A lot of IOT Analytics use cases are centered around benefits to IT groups – however, good analysis of machine data is tremendously useful for many other stakeholders inside an organization. Today, we will focus on how our Analytics are tremendously useful for Product Marketing groups.
The central theme is the notion of ‘feature propensity’ – that is how much (or how little) customers like various features in a product. In a “non-IOT” scenario, product managers have very little insight into how well a new version of a product is received after it is shipped. They have to rely on semi-scientific surveys and conversations between sales reps and end-customers to gauge the popularity of features.

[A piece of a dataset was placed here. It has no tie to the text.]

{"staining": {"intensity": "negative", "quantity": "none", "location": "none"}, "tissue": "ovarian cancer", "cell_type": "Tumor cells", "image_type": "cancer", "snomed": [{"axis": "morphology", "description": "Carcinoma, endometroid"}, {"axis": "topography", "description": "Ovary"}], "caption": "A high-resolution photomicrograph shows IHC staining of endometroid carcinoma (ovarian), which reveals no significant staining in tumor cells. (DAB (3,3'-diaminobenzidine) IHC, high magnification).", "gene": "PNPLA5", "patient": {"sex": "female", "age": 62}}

However, once these products are connected, and operational data regularly parsed and analyzed, one gets a detailed and granular view of the install base. Numerous powerful insights can be gleaned by studying this data and filtering it by various parameters like version number, configuration, and so on. A Medical devices manufacturer used Glassbeam’s solution to get granular insights into data surrounding their product’s performance, including:
- Number and length of procedures conducted by hospitals over days, weeks, quarters etc
- Usage Reports that identify key button presses and duration of presses by different doctors, hospitals and surgery centers
- Fault metrics by type of fault across the install base
Acting on these ANALYTICS, the company was able to refine it’s product roadmap to align more closely with customer needs – a tactic that is now paying great dividends in the form of increased customer satisfaction.